The brief ceremony, which included the reading of the message from the Pope and readings from Psalms and Romans, concluded with the singing of Abide With Me.

Among those who joined the vigil were local TDs, the Minister for Tourism and Sport, Dr McDaid, and Ms Cecilia Keaveney, councillors, and Ireland's EU Commissioner, Mr Padraig Flynn.

A sombre Dr McDaid spoke of his deep sadness and the shock to a whole county which had, of all Border counties, been least touched by the Troubles.

Mr Flynn said Buncrana's tragedy had a European significance because of the two Spanish deaths.

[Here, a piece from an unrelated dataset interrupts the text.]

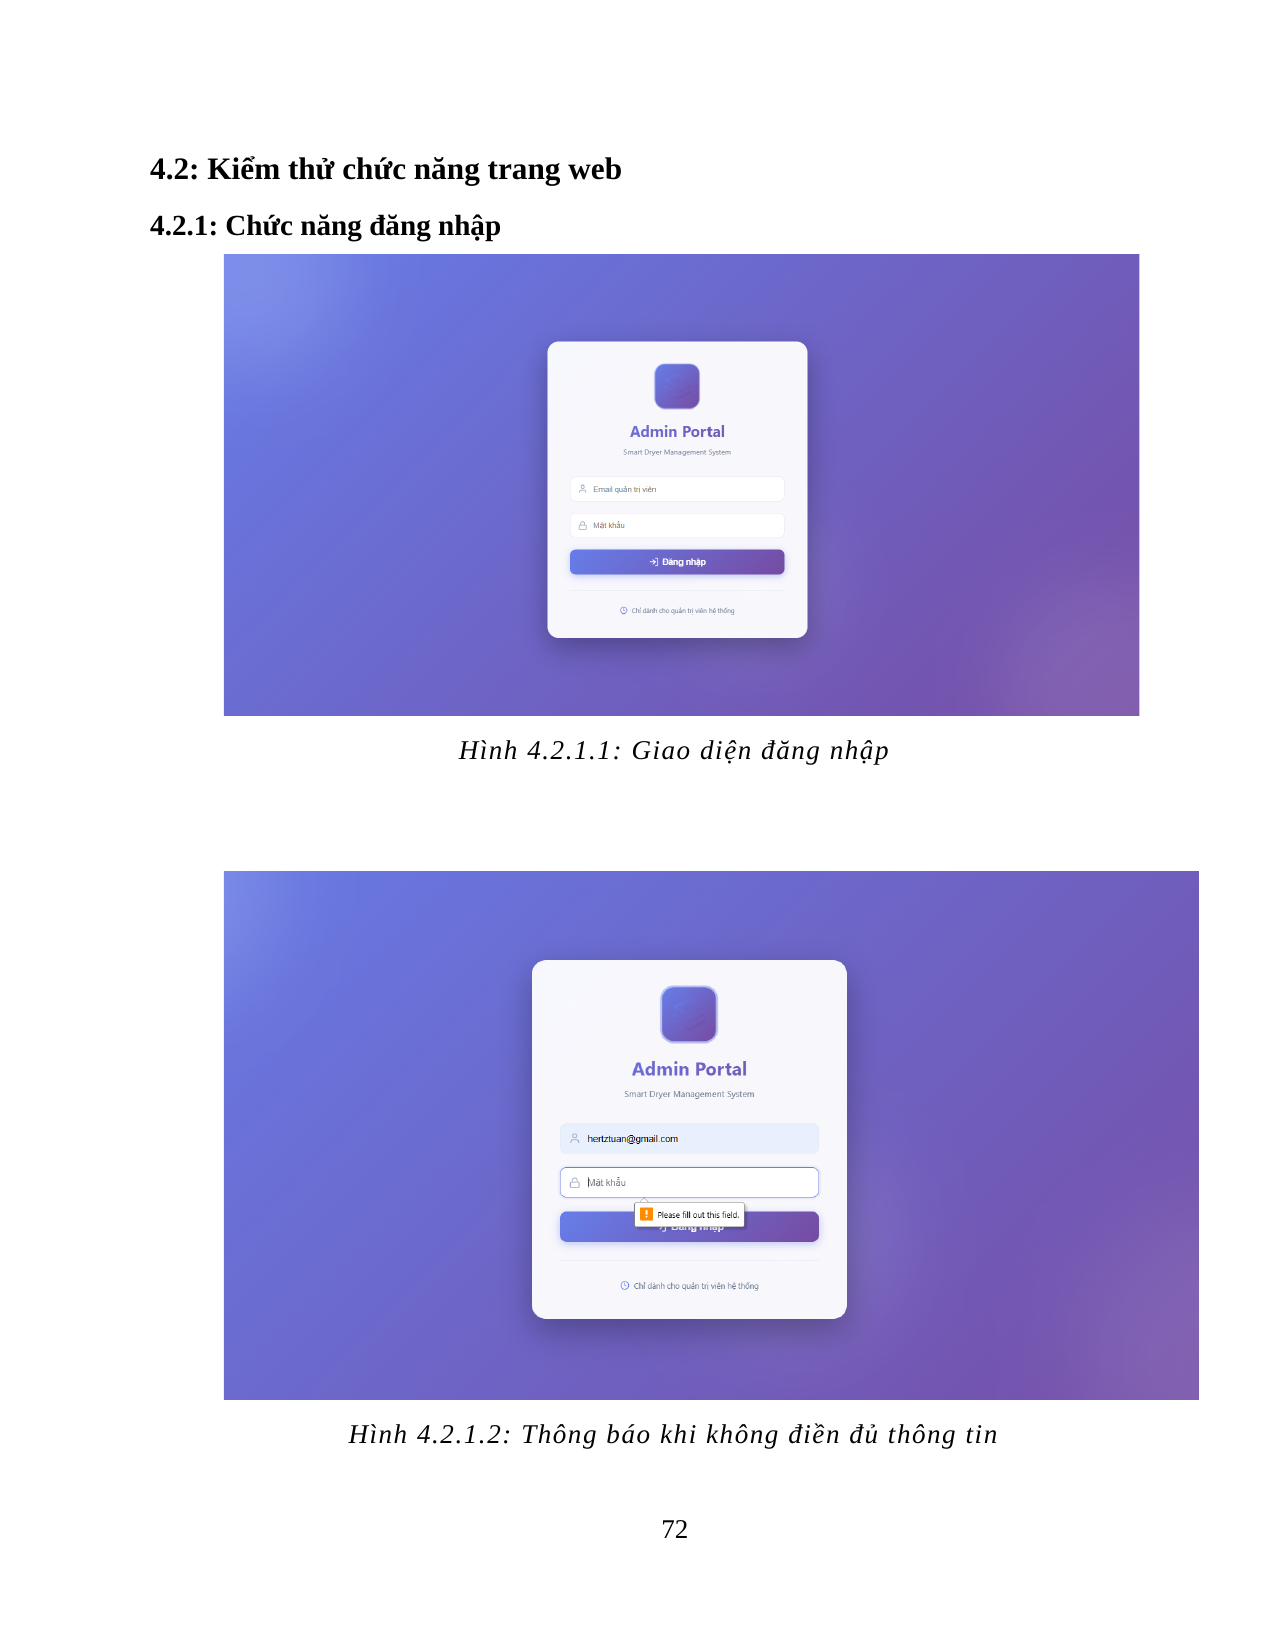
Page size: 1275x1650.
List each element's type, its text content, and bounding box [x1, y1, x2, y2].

Yet there was another sense in which Fernando Blasco (12) and Rocio Abad Ramos (23) were very much part of Buncrana's loss. All the participants in the service spoke of the town's five dead and people have been clearly moved by the willingness of the vast majority of the uninjured Spanish students to stay on to finish their courses.

There is a determination that the links with Spain will be strengthened.